University of Michigan engineering researchers have designed a device that harvests the vibration of heartbeats through the chest and converts it to electricity to run a pacemaker or an implanted defibrillator.
By replacing batteries that power them today, which last five to 10 years, the new energy harvester could save patients from repeated surgeries, the journal Applied Physics Letters reports.
"The idea is to use ambient vibrations that are typically wasted and convert them to electrical energy," said Amin Karami, research fellow at the Michigan department of aerospace engineering.
"If you put your hand on top of your heart, you can feel these vibrations all over your torso," added Karami, according to a Michigan statement.
The researchers haven't built a prototype yet, but they've done enough work to make the concept work.

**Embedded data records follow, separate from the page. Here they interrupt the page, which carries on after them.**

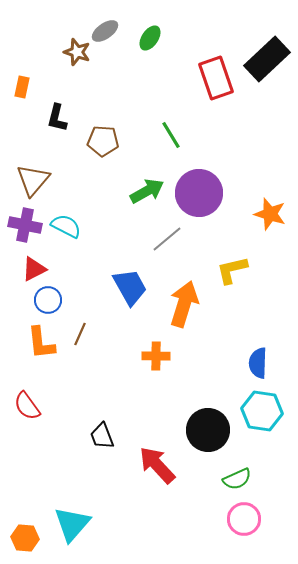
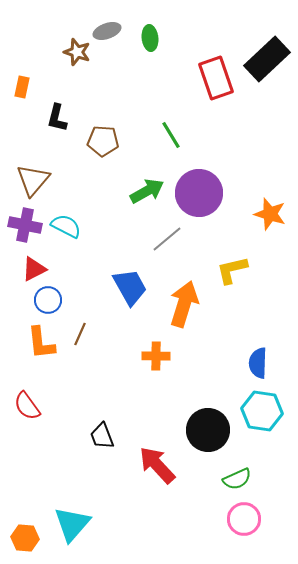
gray ellipse: moved 2 px right; rotated 16 degrees clockwise
green ellipse: rotated 40 degrees counterclockwise
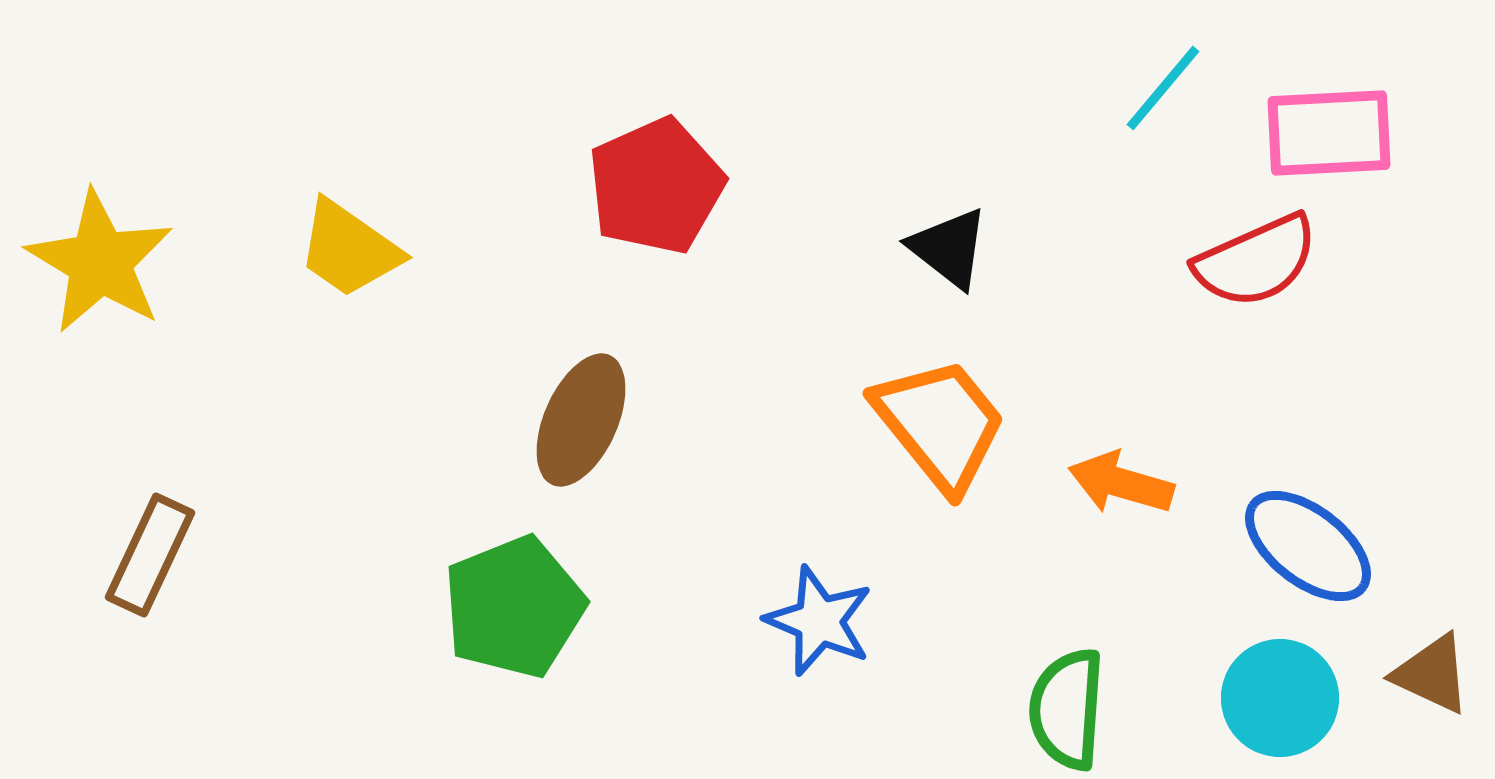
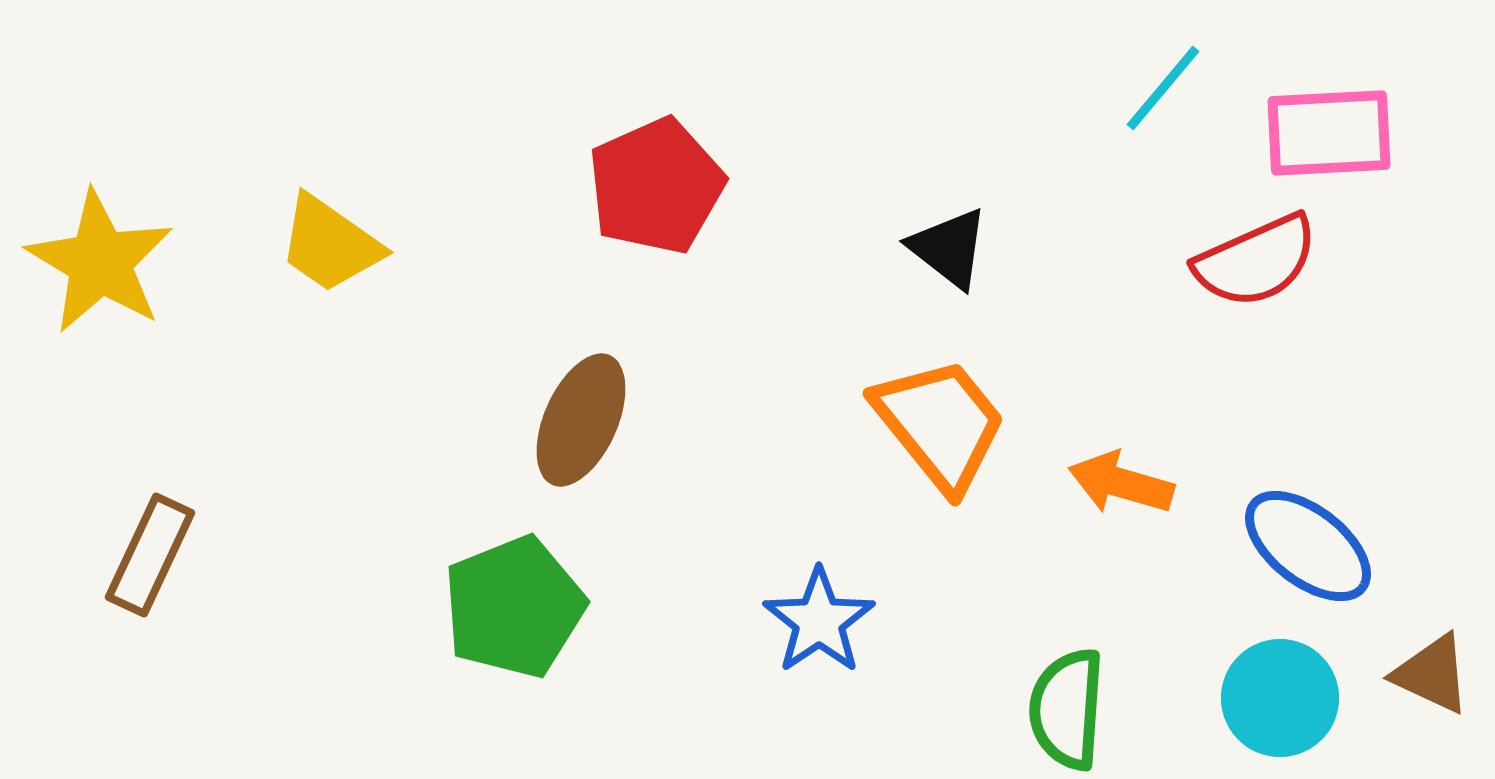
yellow trapezoid: moved 19 px left, 5 px up
blue star: rotated 15 degrees clockwise
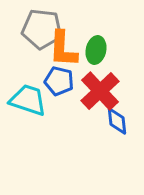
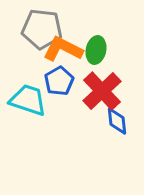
orange L-shape: rotated 114 degrees clockwise
blue pentagon: rotated 28 degrees clockwise
red cross: moved 2 px right
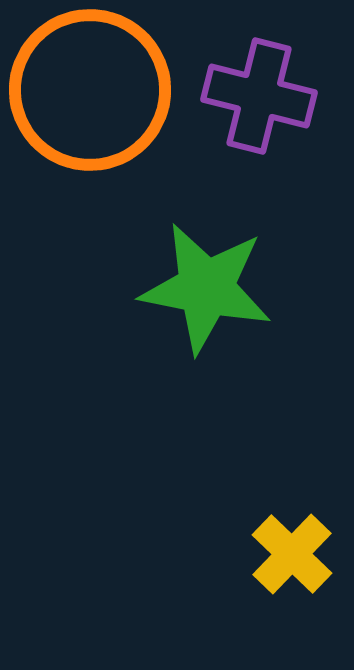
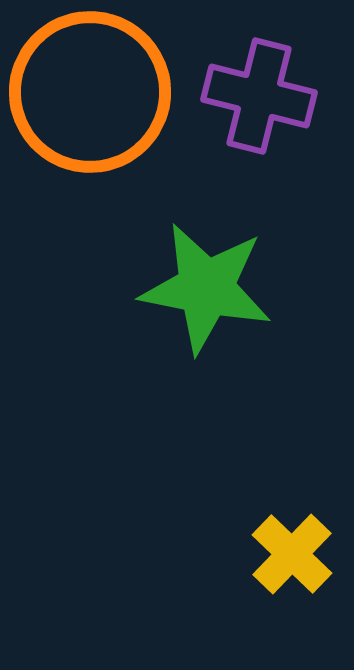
orange circle: moved 2 px down
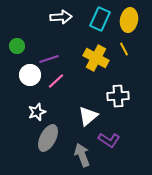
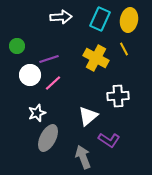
pink line: moved 3 px left, 2 px down
white star: moved 1 px down
gray arrow: moved 1 px right, 2 px down
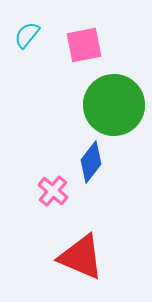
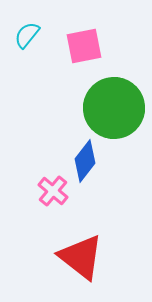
pink square: moved 1 px down
green circle: moved 3 px down
blue diamond: moved 6 px left, 1 px up
red triangle: rotated 15 degrees clockwise
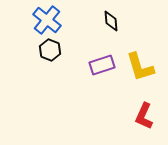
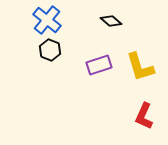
black diamond: rotated 45 degrees counterclockwise
purple rectangle: moved 3 px left
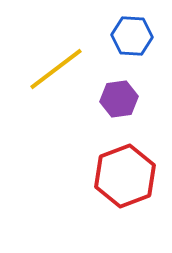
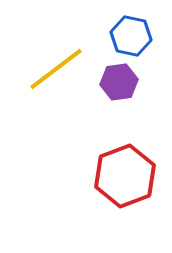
blue hexagon: moved 1 px left; rotated 9 degrees clockwise
purple hexagon: moved 17 px up
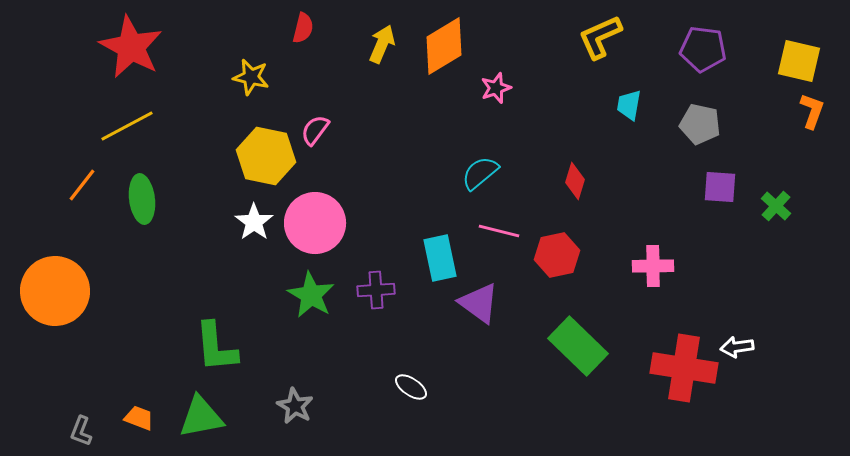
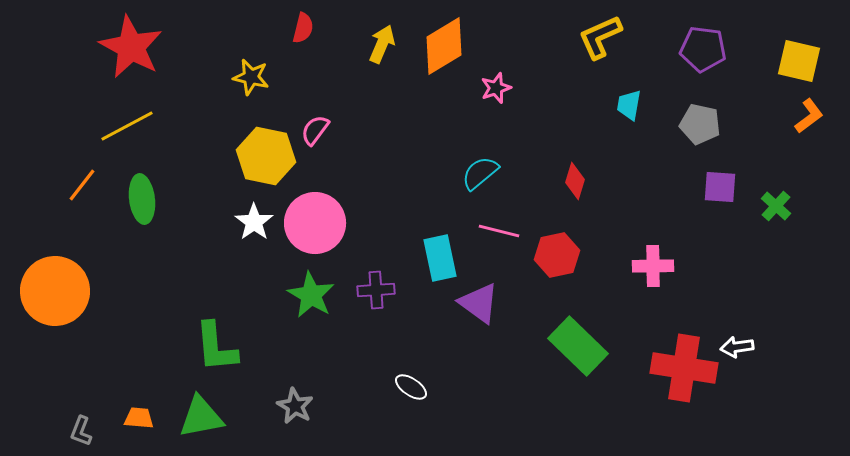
orange L-shape: moved 3 px left, 5 px down; rotated 33 degrees clockwise
orange trapezoid: rotated 16 degrees counterclockwise
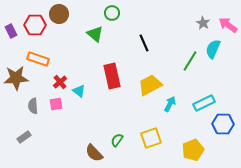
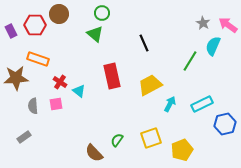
green circle: moved 10 px left
cyan semicircle: moved 3 px up
red cross: rotated 16 degrees counterclockwise
cyan rectangle: moved 2 px left, 1 px down
blue hexagon: moved 2 px right; rotated 15 degrees counterclockwise
yellow pentagon: moved 11 px left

Here's how: A 100th-of-an-inch thin slice of a special "piezoelectric" ceramic material would essentially catch heartbeat vibrations and briefly expand in response.
Piezoelectric materials' claim to fame is that they can convert mechanical stress (which causes them to expand) into an electric voltage. The new device could generate 10 microwatts of power, which is about eight times the amount a pacemaker needs to operate, Karami said.
Karami and colleague Daniel Inman, who heads aerospace engineering at Michigan, have precisely engineered the ceramic layer to a shape that can harvest heart vibrations across a range of frequencies.